Pourquoi cela ? Parce que les auteurs sont insuffisamment attentifs ? Parce qu'ils affichent des résultats de division, sans prendre garde à l'apparition de décimales indues ? Parce qu'ils ignorent les règles - des conventions -internationales, notamment à propos de la "propagation des incertitudes" ? Je n'oserais évidemment pas évoquer le fait que  les capacités de calcul de certains puissent être insuffisantes... mais quand même, je m'interroge parfois.


Commençons par observer qu'il y a des  conventions internationales à propos de l'affichage des chiffres significatifs, et ces conventions sont quand même du bon sens, comme dans le premier exemple donné. Bien sûr, il  a aussi de la convention, comme utiliser une racine carrée de carrés ("distance euclidienne") plutôt qu'un somme de valeurs absolues ("distance de Manhattan") pour composer des incertitudes*, mais tout cela n'est guère difficile. 
Cela étant, je vois que certains sites officiels qui discutent ces questions (par exemple, http://www.chemistry.wustl.edu/~coursedev/Online%20tutorials/SigFigs.htm) sont bien insuffisants, car ils ne justifient ce qu'ils avancent par aucune référence (et pour celui-ci, il y a une confusion entre "nombre" et "chiffre" !). C'est d'ailleurs une critique que je me fais personnellement, dans ce blog, et je me promets de me corriger. En l'occurrence, le bon document est BIPM,  IEC,  IFCC,  ISO,  IUPAC,  OIML,  “Guide  to  the  expression  of  uncertainty  in   measurement”.   International   Organisation   for   Standardisation,   Geneva, Switzerland,  ISBN  92-67-10188-9,  First  Edition,  1993.

Commençons par les règles :
1. Les chiffres significatifs sont ceux qui doivent figurer dans l'expression d''une mesure ou d'une quantité calculée. Ils portent, en plus de leur valeur numérique, l'indication de la précision de la mesure exprimée.
2. Les chiffres différents de zéro sont significatifs
3. Tout zéro entre deux chiffres différents de zéro est significatif
4. Un zéro final ou des zéros successifs de la partie décimale sont significatifs
5. En cas de confusion, la notation scientifique s'impose. Par exemple, pour 4000, on hésite entre 1 et 4 chiffres significatifs. Mais si l'on écrit 4 103, alors un seul chiffre et significatif, alors que pour 4,000 103, il y a quatre chiffres significatifs.

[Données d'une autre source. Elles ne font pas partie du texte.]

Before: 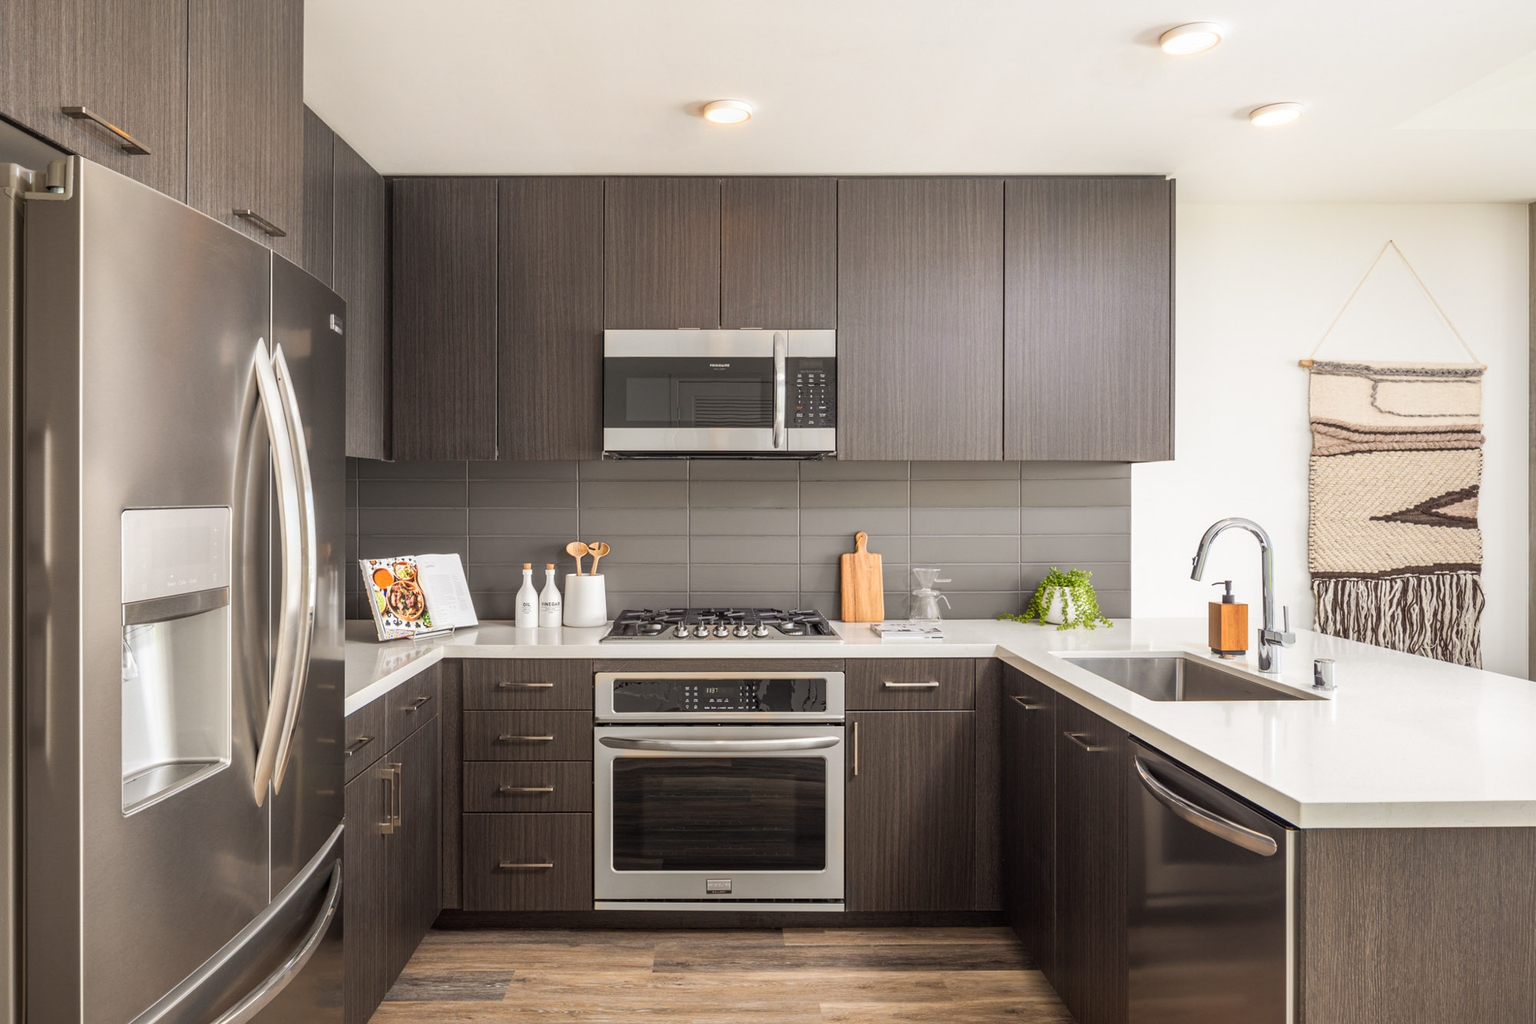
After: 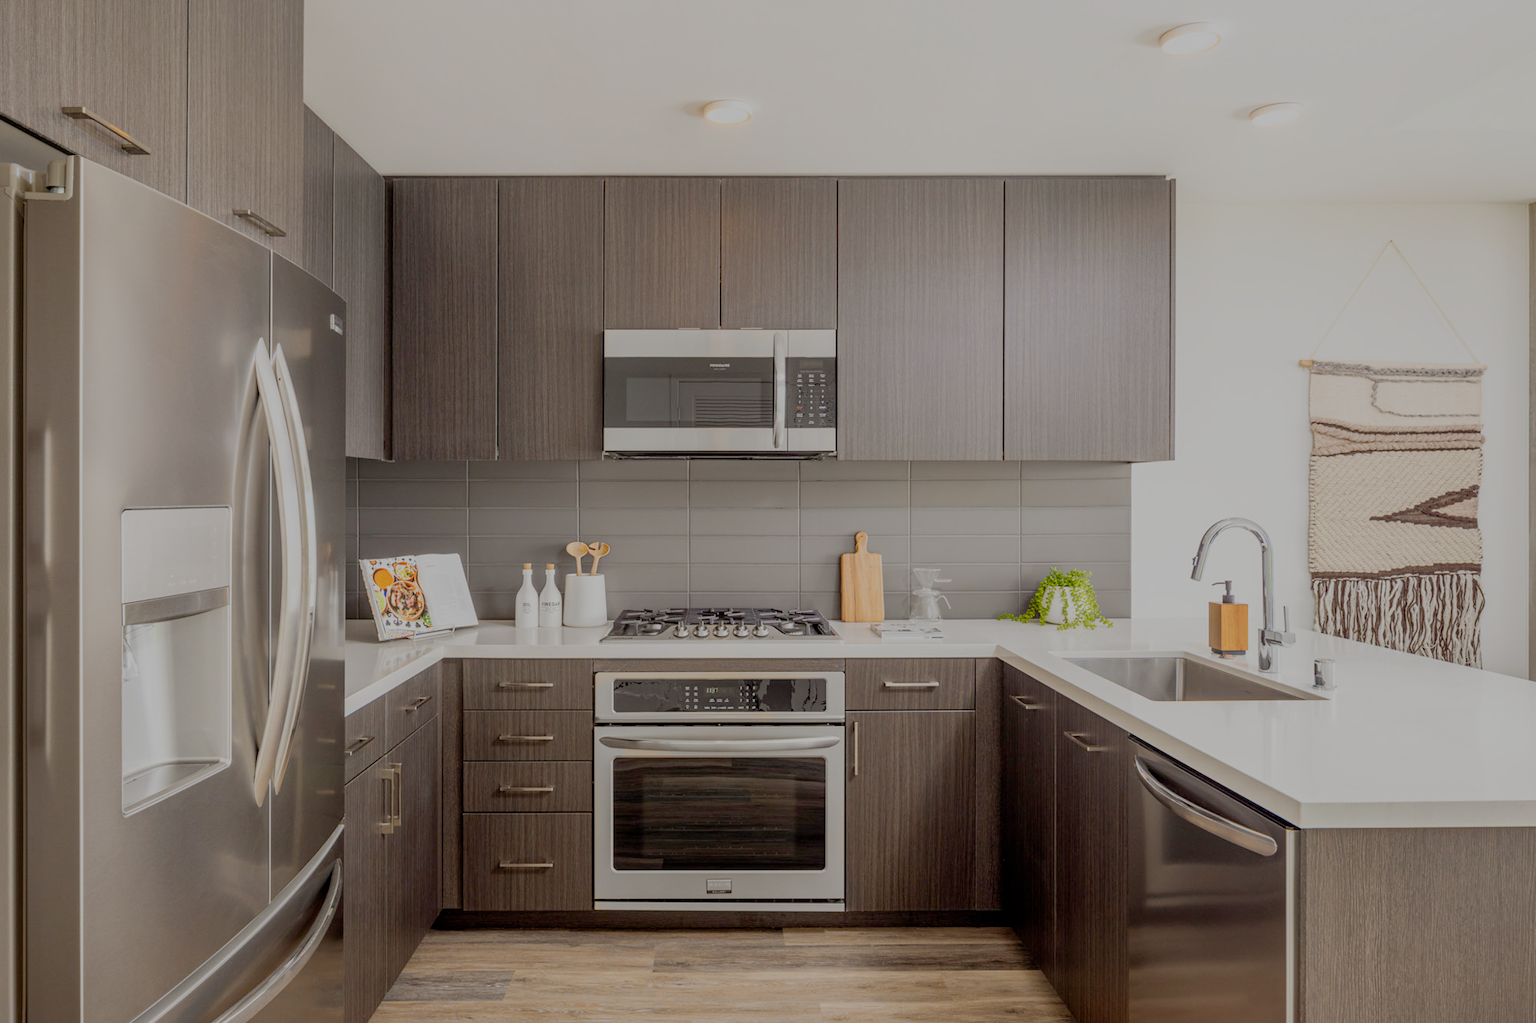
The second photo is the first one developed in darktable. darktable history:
filmic rgb: black relative exposure -7 EV, white relative exposure 6 EV, threshold 3 EV, target black luminance 0%, hardness 2.73, latitude 61.22%, contrast 0.691, highlights saturation mix 10%, shadows ↔ highlights balance -0.073%, preserve chrominance no, color science v4 (2020), iterations of high-quality reconstruction 10, contrast in shadows soft, contrast in highlights soft, enable highlight reconstruction true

Nous sommes bien d'accord qu'il y a là une question de convention, comme pour la composition des incertitudes, où l'on s'est résolu depuis quelques années à utiliser une formule particulière, commune pour tous,  décidée collectivement. Une convention, tout comme le port de la cravate dans certains milieux, ou le port de la casquette à l'envers dans d'autres, est une règle qu'il faut connaître et appliquer sous peine de ne pas être bien compris, bien admis dans la communauté.

 Au fond, tout cela est une question de communication : quelqu'un qui voudrait désigner un chien par le mot "chat" serait incompris.  Et il y a évidemment des relations avec l'honnêteté, car quelqu'un qui vendrait un chat pour un chien serait malhonnêtes.

Bref, dans toute cette affaire (je reviens aux chiffres significatifs), il y a une question de probité essentielle.
Bien sûr, il peut exister des étudiants qui ignorent la règle, mais alors ils sont comme des enfants qui ne savent pas parler. Bien sûr, il y a des cas qui sont moins caricaturaux que ceux que j'ai donnés en introduction. Par exemple, quand un instrument de mesure affiche  4 décimales, la question est alors de savoir si ces quatre décimales doivent être donnés, et comment indiquer sa (relative) imprécision : les conventions l'indiquent. Tous, nous devons donc maîtriser tout cela. Ce n'est pas difficile, il faut du bon sens... mais il suffit souvent d'y passer un peu de temps.